In 1969, high schoolers Jimmy, Frank, Craig, and Mason formed a garage band in Oakpine, Wyoming. In 1999, Jimmy, now a writer in New York, unable to afford the cost of his aids care, comes back to die. His dad won't let him in the house and his mom calls Craig to refit the garage into a spare room. At the same time, newly-divorced multimillionaire Mason comes back from his life as a good-guy lawyer in Denver, and, now pushing fifty, they reform the band. Jimmy is too sick to play but Craig's son takes his place. Old secrets, hurts, and girlfriends are revisited, and new relationships formed. The characters' core decency and quiet humor make Return to Oakpine [Kindle] ideal comfort food -- perfect for an easy read, say, if you are doped up on cold medicine or simply want to spend a couple hours with nice people. Longtime fans of Ron Carlson, and you should be one, will be disappointed that this book lacks the originality and verve that made Five Skies such a stunner or The Signal so compulsive.

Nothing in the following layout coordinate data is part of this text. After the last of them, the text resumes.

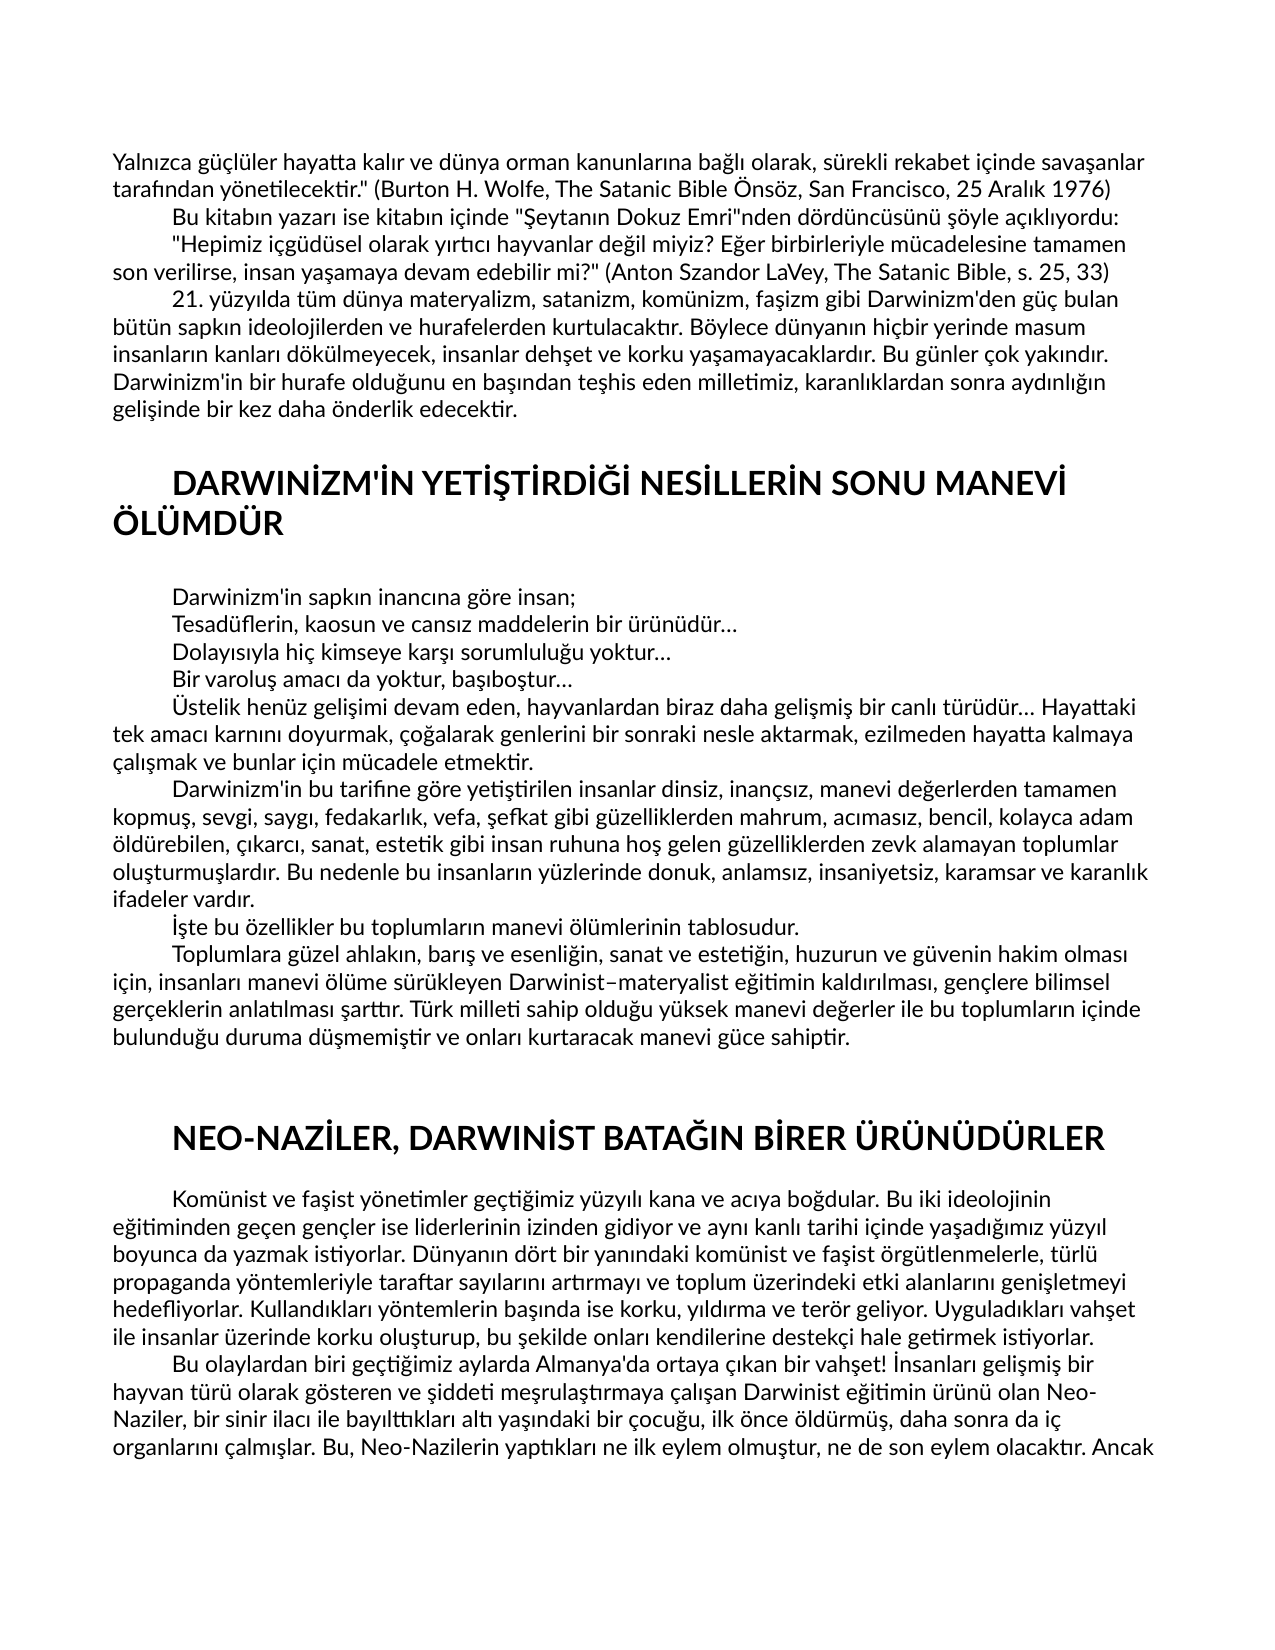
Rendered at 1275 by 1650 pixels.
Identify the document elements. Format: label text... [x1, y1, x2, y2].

text DARWINİZM'İN YETİŞTİRDİĞİ NESİLLERİN SONU MANEVİ ÖLÜMDÜR [112, 463, 1162, 543]
text Toplumlara güzel ahlakın, barış ve esenliğin, sanat ve estetiğin, huzurun ve güvenin hakim olması için, insanları manevi ölüme sürükleyen Darwinist–materyalist eğitimin kaldırılması, gençlere bilimsel gerçeklerin anlatılması şarttır. Türk milleti sahip olduğu yüksek manevi değerler ile bu toplumların içinde bulunduğu duruma düşmemiştir ve onları kurtaracak manevi güce sahiptir. [112, 940, 1162, 1050]
text Dolayısıyla hiç kimseye karşı sorumluluğu yoktur… [112, 638, 1162, 665]
text Yalnızca güçlüler hayatta kalır ve dünya orman kanunlarına bağlı olarak, sürekli rekabet içinde savaşanlar tarafından yönetilecektir." (Burton H. Wolfe, The Satanic Bible Önsöz, San Francisco, 25 Aralık 1976) [112, 148, 1162, 203]
text 21. yüzyılda tüm dünya materyalizm, satanizm, komünizm, faşizm gibi Darwinizm'den güç bulan bütün sapkın ideolojilerden ve hurafelerden kurtulacaktır. Böylece dünyanın hiçbir yerinde masum insanların kanları dökülmeyecek, insanlar dehşet ve korku yaşamayacaklardır. Bu günler çok yakındır. Darwinizm'in bir hurafe olduğunu en başından teşhis eden milletimiz, karanlıklardan sonra aydınlığın gelişinde bir kez daha önderlik edecektir. [112, 285, 1162, 423]
text "Hepimiz içgüdüsel olarak yırtıcı hayvanlar değil miyiz? Eğer birbirleriyle mücadelesine tamamen son verilirse, insan yaşamaya devam edebilir mi?" (Anton Szandor LaVey, The Satanic Bible, s. 25, 33) [112, 230, 1162, 285]
text NEO-NAZİLER, DARWINİST BATAĞIN BİRER ÜRÜNÜDÜRLER [112, 1118, 1162, 1158]
text Komünist ve faşist yönetimler geçtiğimiz yüzyılı kana ve acıya boğdular. Bu iki ideolojinin eğitiminden geçen gençler ise liderlerinin izinden gidiyor ve aynı kanlı tarihi içinde yaşadığımız yüzyıl boyunca da yazmak istiyorlar. Dünyanın dört bir yanındaki komünist ve faşist örgütlenmelerle, türlü propaganda yöntemleriyle taraftar sayılarını artırmayı ve toplum üzerindeki etki alanlarını genişletmeyi hedefliyorlar. Kullandıkları yöntemlerin başında ise korku, yıldırma ve terör geliyor. Uyguladıkları vahşet ile insanlar üzerinde korku oluşturup, bu şekilde onları kendilerine destekçi hale getirmek istiyorlar. [112, 1185, 1162, 1350]
text Tesadüflerin, kaosun ve cansız maddelerin bir ürünüdür… [112, 610, 1162, 638]
text Bir varoluş amacı da yoktur, başıboştur… [112, 665, 1162, 693]
text Bu kitabın yazarı ise kitabın içinde "Şeytanın Dokuz Emri"nden dördüncüsünü şöyle açıklıyordu: [112, 203, 1162, 230]
text İşte bu özellikler bu toplumların manevi ölümlerinin tablosudur. [112, 913, 1162, 940]
text Darwinizm'in sapkın inancına göre insan; [112, 583, 1162, 610]
text Bu olaylardan biri geçtiğimiz aylarda Almanya'da ortaya çıkan bir vahşet! İnsanları gelişmiş bir hayvan türü olarak gösteren ve şiddeti meşrulaştırmaya çalışan Darwinist eğitimin ürünü olan Neo-Naziler, bir sinir ilacı ile bayılttıkları altı yaşındaki bir çocuğu, ilk önce öldürmüş, daha sonra da iç organlarını çalmışlar. Bu, Neo-Nazilerin yaptıkları ne ilk eylem olmuştur, ne de son eylem olacaktır. Ancak [112, 1350, 1162, 1460]
text Üstelik henüz gelişimi devam eden, hayvanlardan biraz daha gelişmiş bir canlı türüdür… Hayattaki tek amacı karnını doyurmak, çoğalarak genlerini bir sonraki nesle aktarmak, ezilmeden hayatta kalmaya çalışmak ve bunlar için mücadele etmektir. [112, 693, 1162, 775]
text Darwinizm'in bu tarifine göre yetiştirilen insanlar dinsiz, inançsız, manevi değerlerden tamamen kopmuş, sevgi, saygı, fedakarlık, vefa, şefkat gibi güzelliklerden mahrum, acımasız, bencil, kolayca adam öldürebilen, çıkarcı, sanat, estetik gibi insan ruhuna hoş gelen güzelliklerden zevk alamayan toplumlar oluşturmuşlardır. Bu nedenle bu insanların yüzlerinde donuk, anlamsız, insaniyetsiz, karamsar ve karanlık ifadeler vardır. [112, 775, 1162, 913]
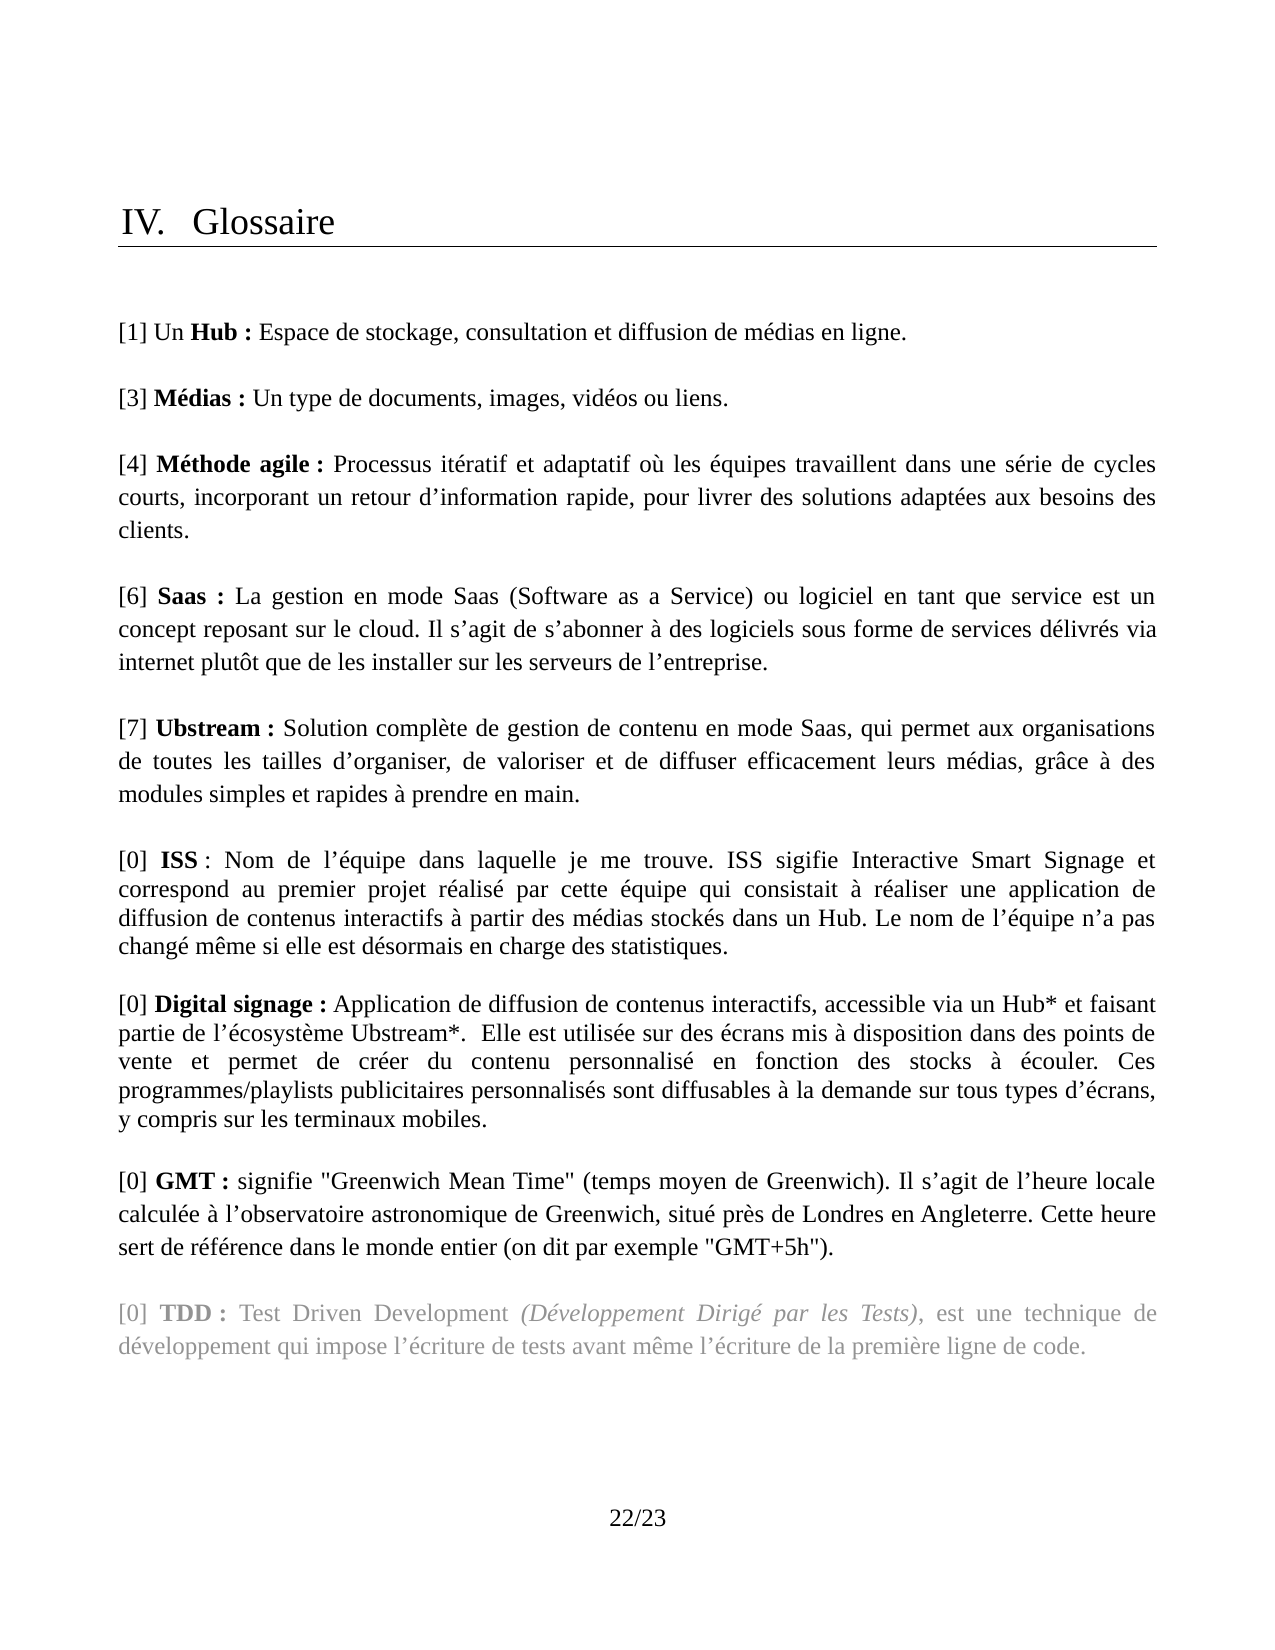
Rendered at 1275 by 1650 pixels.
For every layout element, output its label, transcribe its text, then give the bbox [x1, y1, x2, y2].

Queer readers new to Carlson's work will also be disappointed. His saintly Jimmy is yet another example of a well-meaning straight writer who has zero feeling for the interior lives of gay men. Missing entirely are any sort of fear of being found out, any form of coming out to himself or friends or family, and any hint of a sexual impulsive at any point in his life. A gay New Yorker coming home to die in Wyoming in 1999 might dwell on Matthew Shepard who was murdered in Laramie in October 1998. Better drawn are the earnest, super-clumsy questions of his straight friends: "When two gay guys go out to dinner, who pays?"
Also a little earnest and clumsy is Salon's recent essay about the lack of high profile gay novels and the pitfalls of straight authors' attempts at queer lives, citing The Interestings, The Art of Fielding, and The Emperor's Children.
If you're keeping score, Viking degayed and de-aidsed the Oakpine flap copy.
Just read The Power of the Dog by Thomas Savage and found that the homosexual storyline made no psychological sense. Annie Proulx wrote an afterward and she didn't get it either. One of the main characters is described as a repressed homosexual. What the hell does that mean? Would you ever use it to describe a straight person, a repressed heterosexual? The way the straights describe us, the words they use. I was reading Ivor Novello's bio on Wikipedia. They describe him as a predatory homosexual. Again a word that would never be used to describe a straight celebrity or rock star who has banged thousands of women.